I can still remember the moment that I knew. Yes, you read it right, I said the moment that I knew not the moment I found out. That was the worst moment. I knew when he looked up at me and said, "The Tylenol's not working anymore, Mommy!" I knew when we were in week two of antibiotics and steroids and the swelling just kept getting worse. I knew when my (dead) mother was waiting for me in the control room of the CT Scanner to give me a hug. And then ... They told me...my sweet eleven year old boy had Cancer.
Of course, even though we live less than ten minutes from a regional cancer center, my son had to travel seventy miles for treatment. They don't do Pediatric Cancer. Neither did I until my son was diagnosed.

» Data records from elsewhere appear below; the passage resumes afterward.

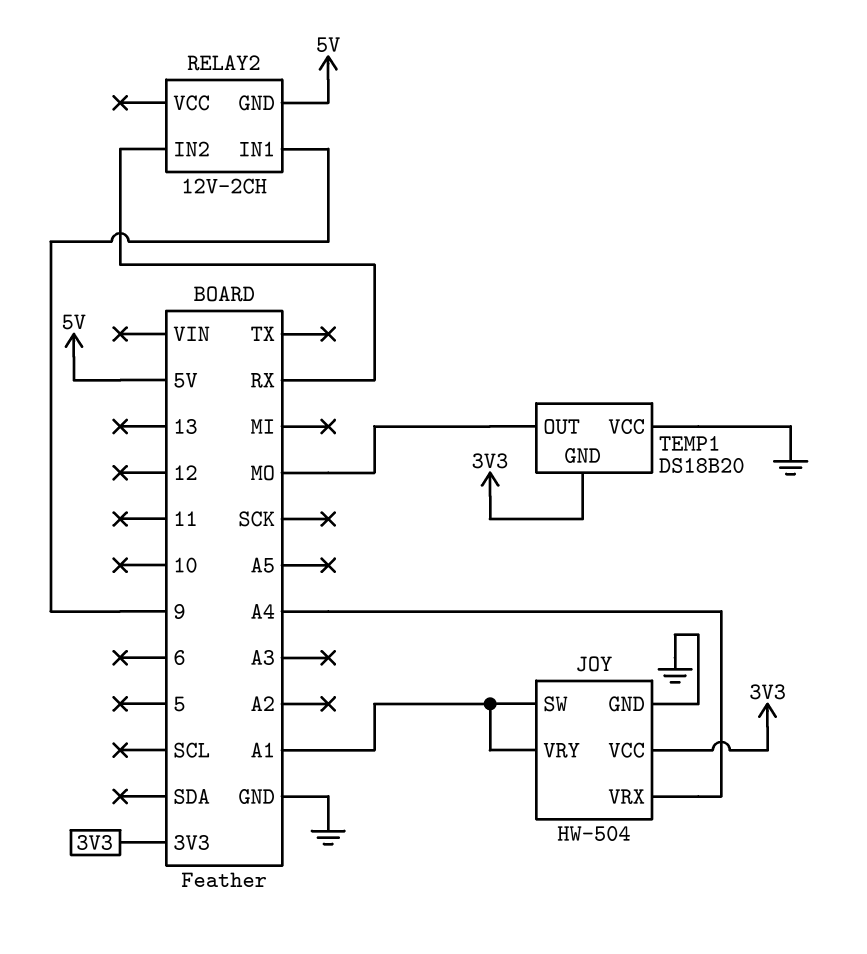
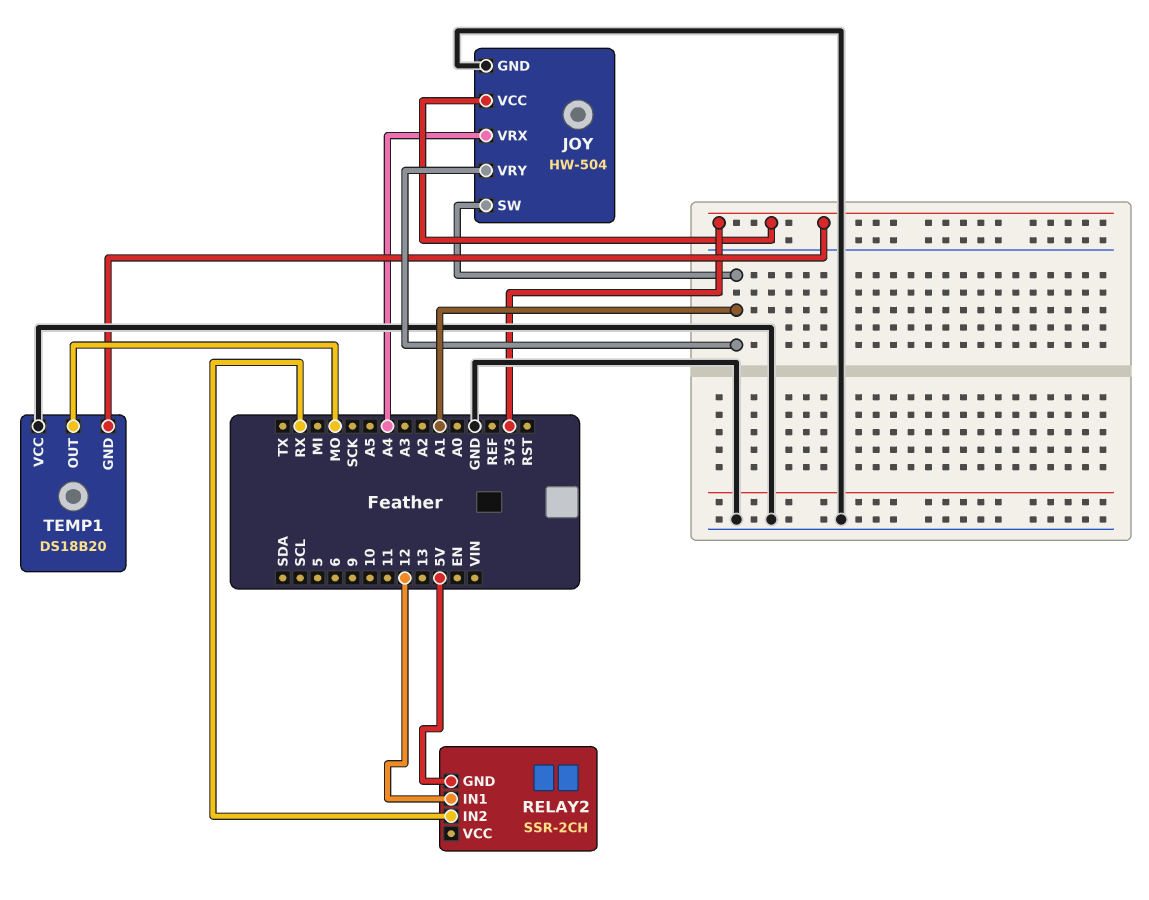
RELAY2: 12V-2CH -> SSR-2CH
RELAY2 pin IN1: 9 -> 12

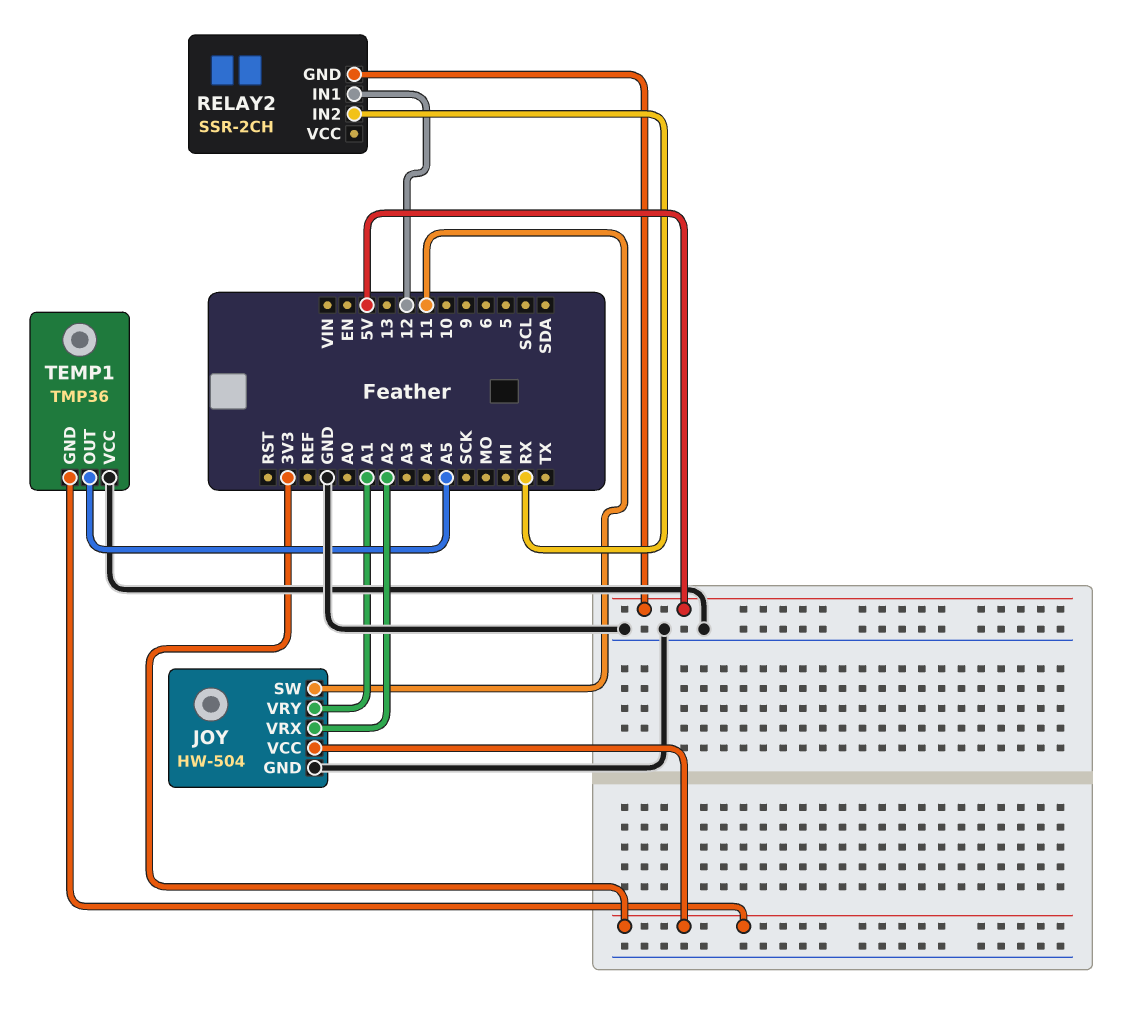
JOY pin SW: A1 -> 11
JOY pin VRX: A4 -> A2
TEMP1: DS18B20 -> TMP36
TEMP1 pin OUT: MO -> A5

I can usually make it from my front door to University Hospital in significantly less than one hour. Not this time it took forever and was over before I knew it. What a paradox I had become engulfed by.

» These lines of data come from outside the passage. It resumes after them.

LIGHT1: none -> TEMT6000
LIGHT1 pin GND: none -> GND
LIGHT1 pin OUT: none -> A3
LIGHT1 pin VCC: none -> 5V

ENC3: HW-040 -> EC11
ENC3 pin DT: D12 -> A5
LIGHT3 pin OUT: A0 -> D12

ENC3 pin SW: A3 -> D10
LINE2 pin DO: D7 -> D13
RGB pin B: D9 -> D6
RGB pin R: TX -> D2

The doctor was reminiscent of all the leather patched courduroy blazer wearing professors you ever had in college. And he swept us up into his world. The newest model of the Enterprise could not touch the speeds at which we were processed and slammed into the system. We got into the hospital at 3:11 PM and by 7:00 PM my baby had been poked, proded, and lit up nine ways from Sunday.

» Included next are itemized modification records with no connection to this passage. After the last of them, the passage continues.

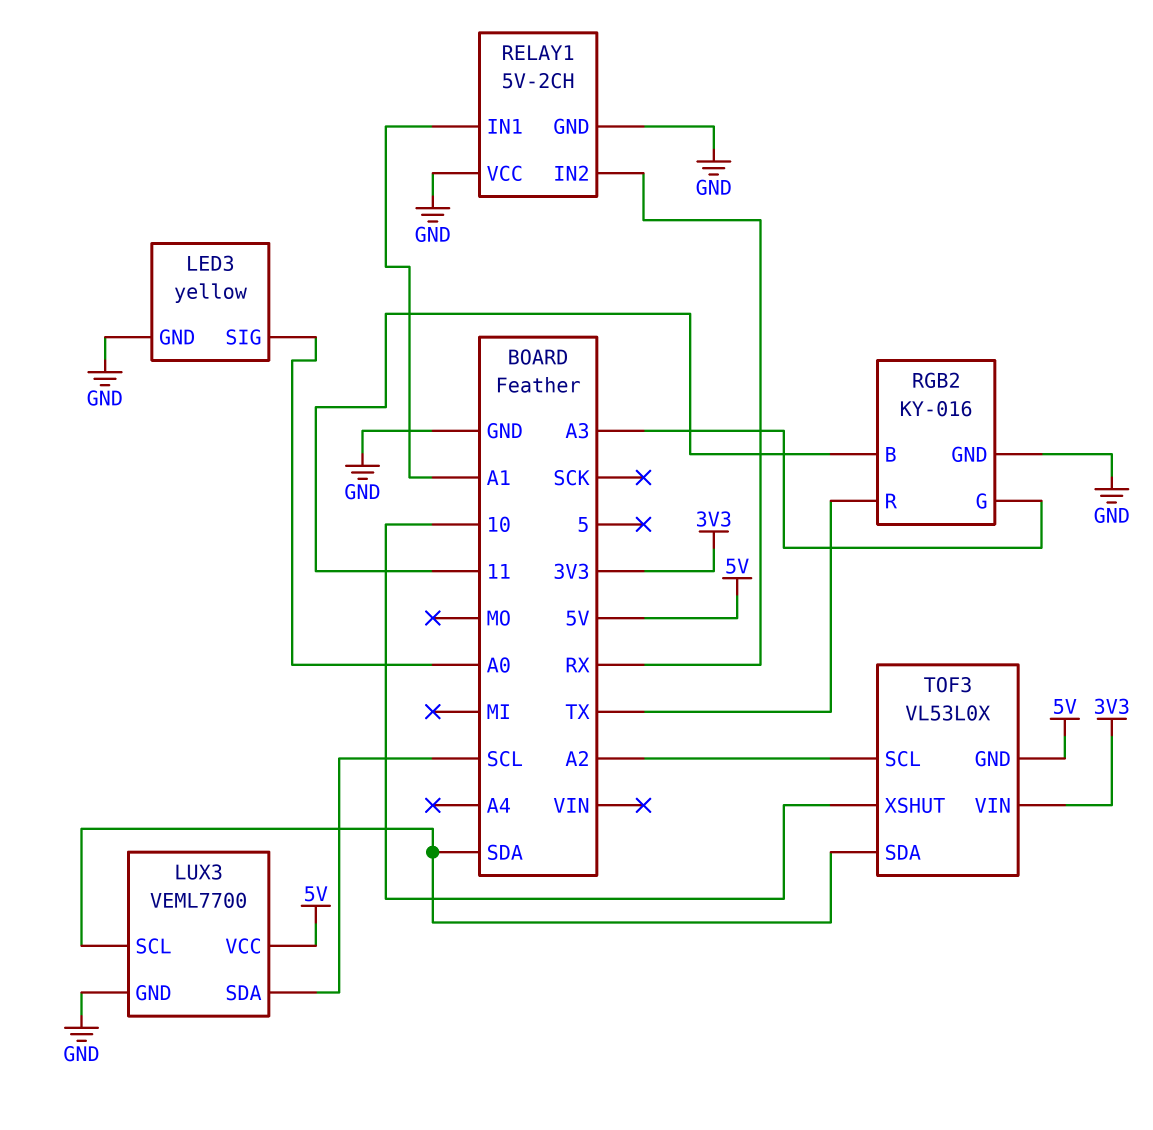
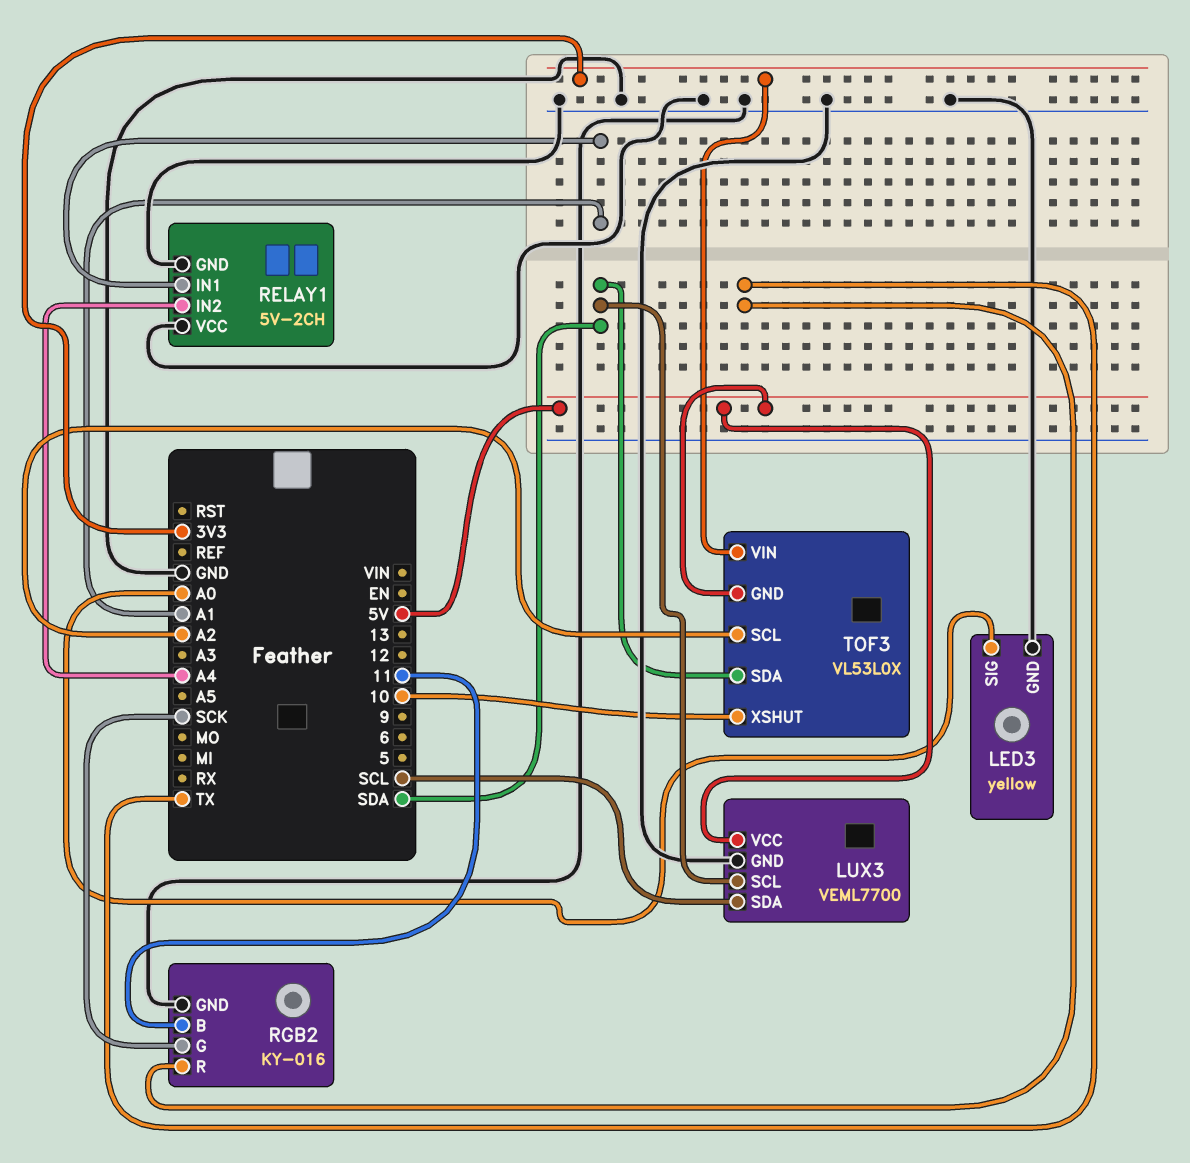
RELAY1 pin IN2: RX -> A4
RGB2 pin G: A3 -> SCK

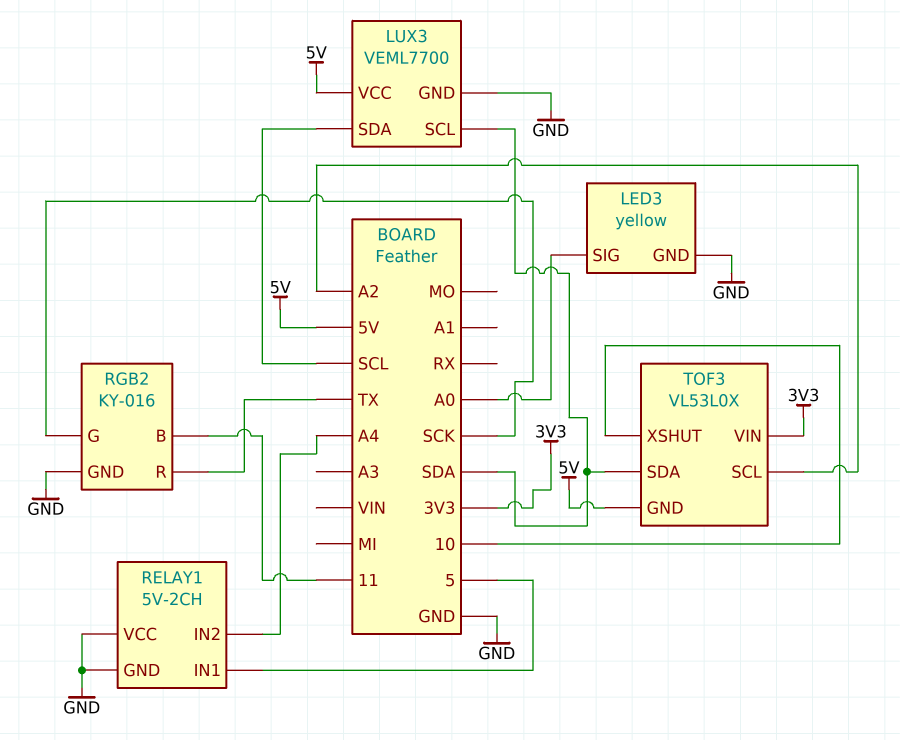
RELAY1 pin IN1: A1 -> 5

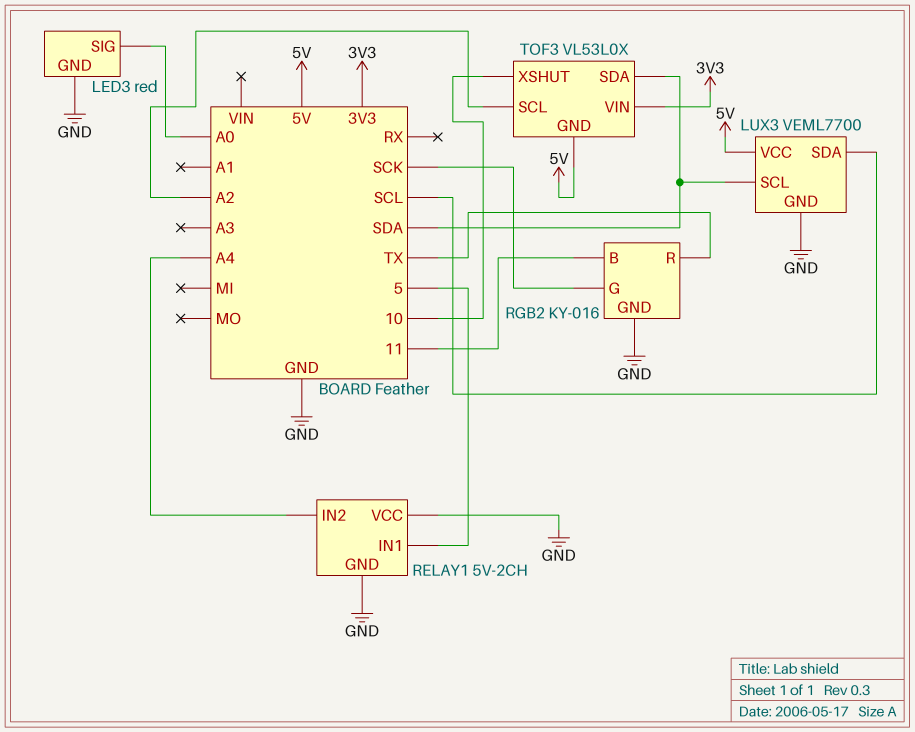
LED3: yellow -> red

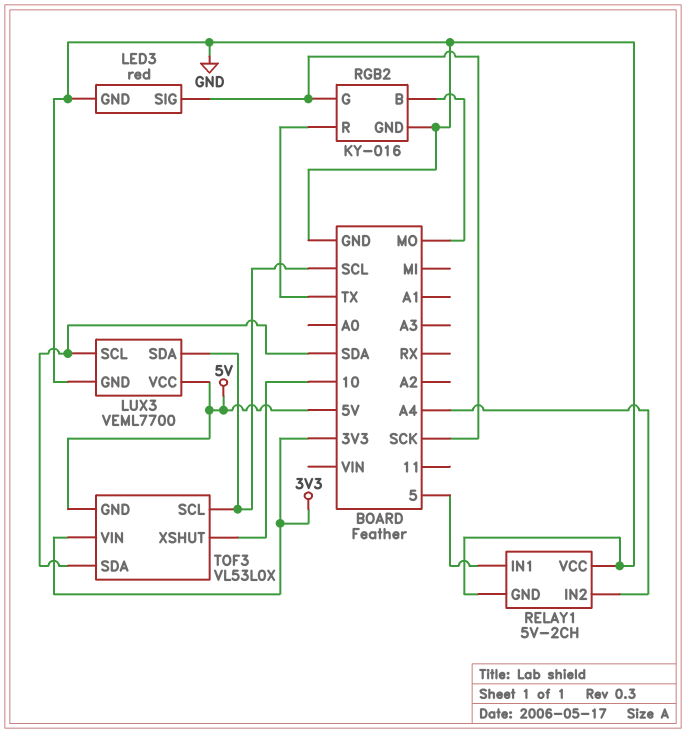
LED3 pin SIG: A0 -> SCK
RGB2 pin B: 11 -> MO
TOF3 pin SCL: A2 -> SCL

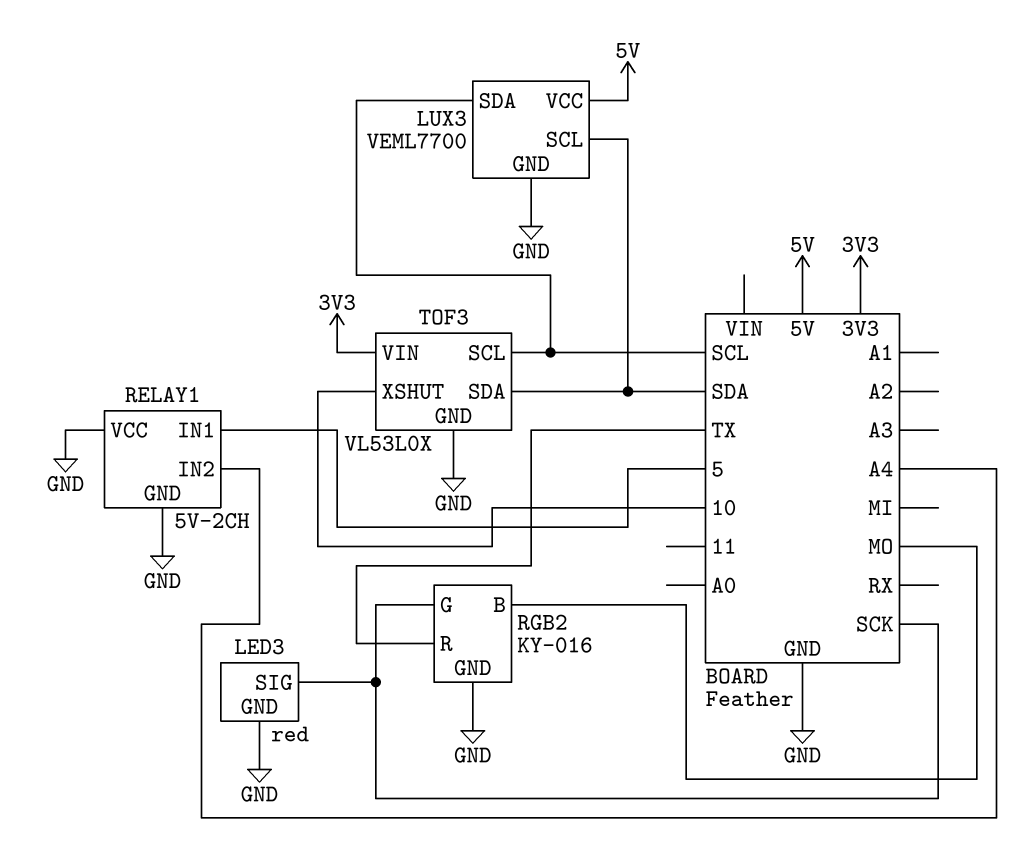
TOF3 pin GND: 5V -> GND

We were now part of a treatment team.... being evaluated for a protocol and handled by a primary nursing model of family centered care. (Good thing I am a registered nurse myself or I would have been totally lost instead of just shot into outerspace).
The next morning we scanned him after we filled him full of radioactive isotopes. From the scanner he went almost immediately to the operating room where he was multi-tasked to the max. "As long as we have 'im under we'll try to coordinate all of the disciplines to get all the procedures done at one time." quipped the absent minded professor. So off he went for a bi-lateral bone marrow biopsy, biopsy and excision of the lymph nodes, lumbar puncture and insertion of the Hickman catheter.
I sat in the waiting room feeling as though I had been transported to another dimension all around me people were waiting for their children. Only their children were having tonsilechtomies, and ear tube placements. I just sat and prayed that no one would ask me what my child was having done. That was one contest I would have been all to glad not to have won.
The whole thing was surreal. It was as though I was watching myself go through this whole process. I found myself trying over and over to wake up from this awful dream.
My kid has cancer and I am in a bad mood. Imagine that.